Na negociação da RLAM, o Mubadala pagou aproximadamente US$ 5 mil por barril, valor bastante abaixo dos demais. “A subavaliação é patente. Não tratamos apenas da venda de uma refinaria com todos seus ativos de logísticas, mas também a venda de 14% do mercado brasileiro de combustíveis para um fundo de investimentos estrangeiro, em desrespeito ao art. 219 da Constituição Federal, que versa sobre o status de patrimônio nacional do mercado interno, e compromisso da constituição com o incentivo do mesmo”, ressaltou Maranhão.


Para o presidente da Anapetro (que representa acionistas minoritários da Petrobrás), Mario Alberto Dal Zot, estas comparações de preços têm que ser observadas pelo TCU no julgamento do mérito da transação.


O coordenador geral da Federação Única dos Petroleiros (FUP), Deyvid Bacelar, destacou que a venda da Rlam, a “preço de banana”, foi feita à revelia da sociedade brasileira, pois não tem autorização do Congresso Nacional. Ele lembrou que a Câmara e o Senado entraram com reclamação no Supremo Tribunal Federal (STF) contra a privatização, em defesa das prerrogativas parlamentares e está aguardando julgamento do mérito.


Durante a audiência, Bacelar rebateu argumentos do gerente-executivo de estratégia da Petrobrás, Rafael Chaves Santos, sobre investimentos da empresa: “Petrobras está transformando recursos em riquezas, para quem? Não é para o povo brasileiro, mas, sim, para o capital internacional”, disse ele, citando dados. No período entre 2003 e 2013, os investimentos da empresa ficaram no patamar de US$ 40 bilhões, atingindo US$ 48 bilhões em 2010 e 2011. Em 2020, na administração de Roberto Castello Branco, demitido da presidência da empresa, os investimentos não passaram de US$ 8 bilhões.


Bacelar destacou ainda que, somente no refino, os investimentos realizados em 2010 somaram US$ 16,2 bilhões. Eles caíram para US$ 600 milhões em 2020. Para ele, o argumento de que a venda da Refinaria Landulpho Alves (RLAM), na Bahia, vai aumentar a rentabilidade da Petrobrás é equivocado, assim como as premissas utilizadas para sustentá-lo. “Teremos, sim, a criação de monopólios privados regionais, que irá controlar os preços dos derivados de petróleo nas regiões Norte, Nordeste e Sul do país. A população brasileira, que já paga muito caro pelos derivados de petróleo, ficará refém desses investidores.
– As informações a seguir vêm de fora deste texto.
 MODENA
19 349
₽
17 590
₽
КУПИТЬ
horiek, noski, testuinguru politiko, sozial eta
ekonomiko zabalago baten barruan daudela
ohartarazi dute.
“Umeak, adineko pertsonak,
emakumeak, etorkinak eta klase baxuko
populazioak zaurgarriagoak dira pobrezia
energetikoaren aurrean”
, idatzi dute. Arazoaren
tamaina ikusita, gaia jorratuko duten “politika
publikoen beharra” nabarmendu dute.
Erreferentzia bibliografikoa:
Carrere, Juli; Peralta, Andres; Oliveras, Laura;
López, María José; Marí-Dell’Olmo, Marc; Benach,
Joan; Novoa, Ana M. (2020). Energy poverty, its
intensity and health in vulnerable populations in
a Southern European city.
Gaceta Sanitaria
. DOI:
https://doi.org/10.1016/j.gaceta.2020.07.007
Haverá aumento ainda maior dos preços dos combustíveis e não redução”, afirmou. “Além disso, haverá risco de desabastecimento, porque a região ficará vulnerável às decisões do Mubadala, que pode optar por maximizar sua rentabilidade reduzindo a produção de determinados combustíveis”, acrescentou. “É inadmissível que 29 pessoas decidam por milhões de brasileiros”, disse ele, referindo-se à participação de 10 gerentes-executivos, 8 diretores e o presidente da Petrobras, além do Conselho de Administração da empresa, no processo de venda da RLAM.
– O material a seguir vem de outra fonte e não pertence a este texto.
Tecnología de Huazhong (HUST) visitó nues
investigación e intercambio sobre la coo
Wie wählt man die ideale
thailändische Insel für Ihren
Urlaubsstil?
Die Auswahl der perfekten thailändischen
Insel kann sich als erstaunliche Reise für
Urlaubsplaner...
O coordenador geral da FUP condenou também a política de Preço Paridade de Importação (PPI), com reajustes sucessivos dos combustíveis. Por conta da PPI, a gestão da Petrobrás autorizou aumentos na gasolina em torno de 73%, no diesel em 54% e o botijão do gás de cozinha. "Essa política visa principalmente à maximização dos lucros e geração de dividendos para os acionistas. Além disso, facilita o processo de privatização das nossas refinarias, tirando a possibilidade do Estado brasileiro pensar uma política de preço que seja justa para os brasileiros", afirmou Bacelar.